The new deadline for the state’s appeal to the U.S. 10th Circuit Court of Appeals is Oct. 22.
In May, Federal Judge Kimball said the state had placed the couples married during the 17 day period in “legal limbo with respect to adoptions, child care and custody, medical decisions,” and other rights associated with marriage. However, Kimball’s ruling that Utah must recognize the couples was put on hold, giving the state a chance to appeal the ruling.
The American Civil Liberties Union, which represents the four plaintiff couples in the case pushing for recognition of the marriages, says the longer wait for benefits may bring harm to the hundreds of couples married earlier this year.
UPR spoke with ACLU of Utah’s Legal Director John Mejia in a July 17 interview about the case.

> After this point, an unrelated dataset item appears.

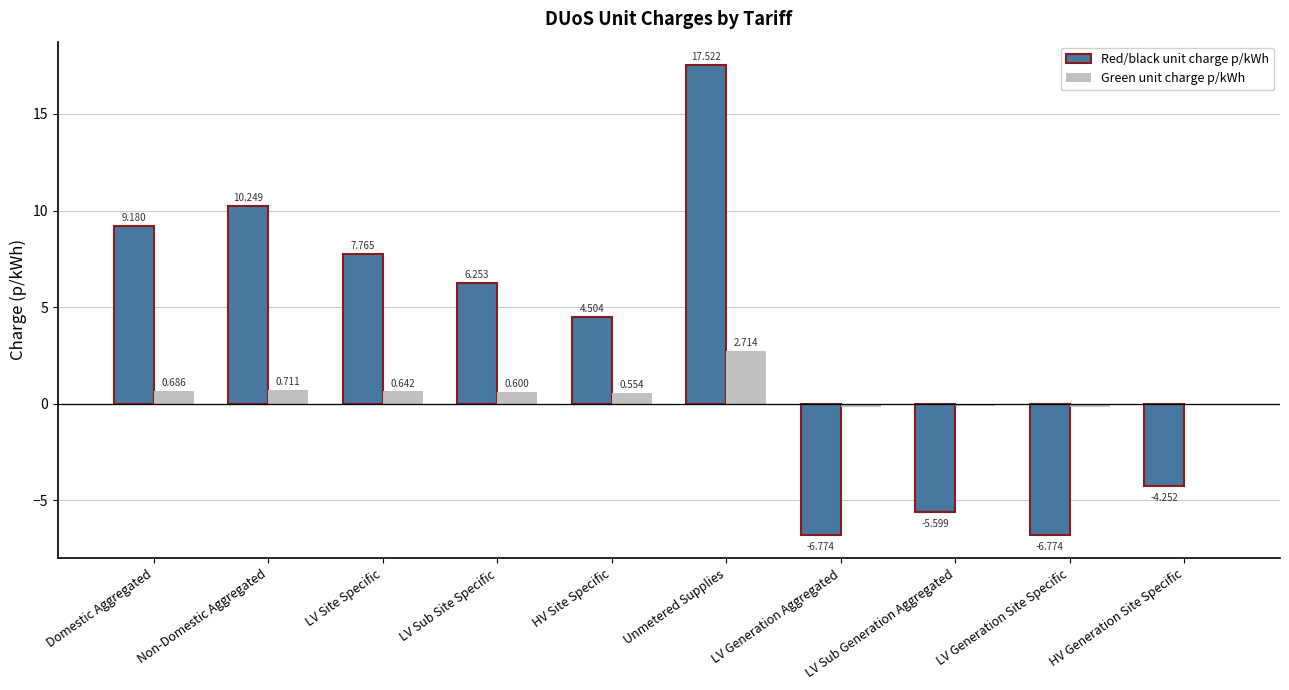

What is the average value of the Red/black unit charge p/kWh series?

3.2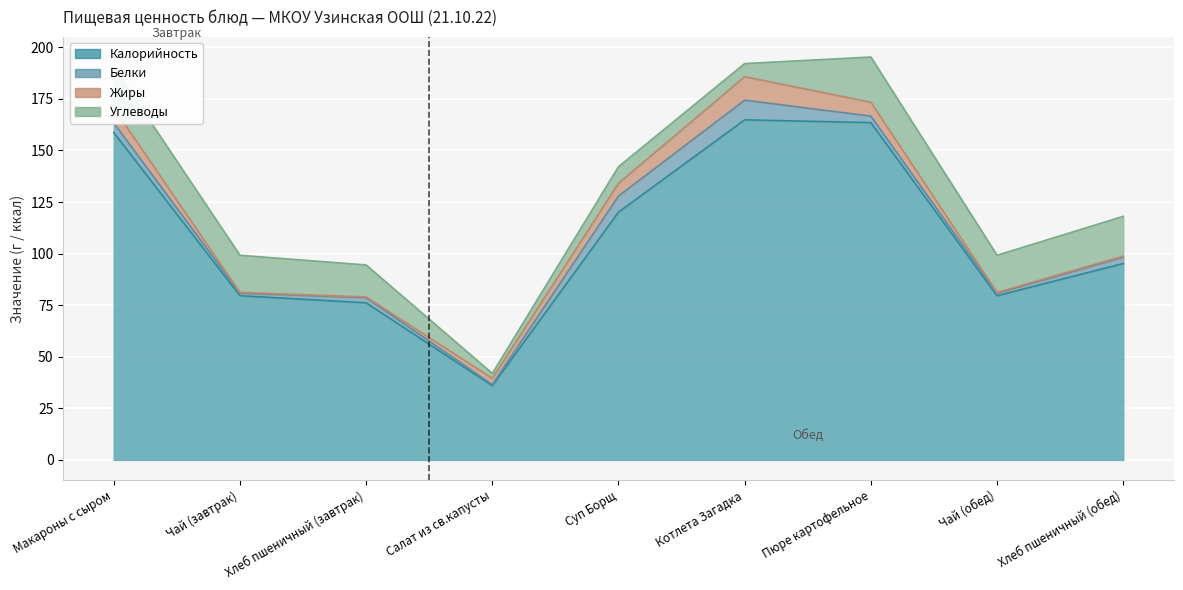

Rank the series at Чай (обед) from lowest to highest value.

Жиры, Белки, Углеводы, Калорийность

“We think that the 10th Circuit was right that the state should be required to recognize these marriages immediately, and that the state is not irreparable harmed by recognizing these marriages because it’s unconstitutional not to recognize them because they were valid when solemnized and recognizing valid marriages is not harmful to the state, and to the contrary it’s harmful to those couples who were married and are now in limbo,” Mejia said.
The state continues to wait on the Supreme Court to take on one or more of the same-sex marriage legal appeals from across the nation before Utah’s Kitchen v. Herbert case can be resolved.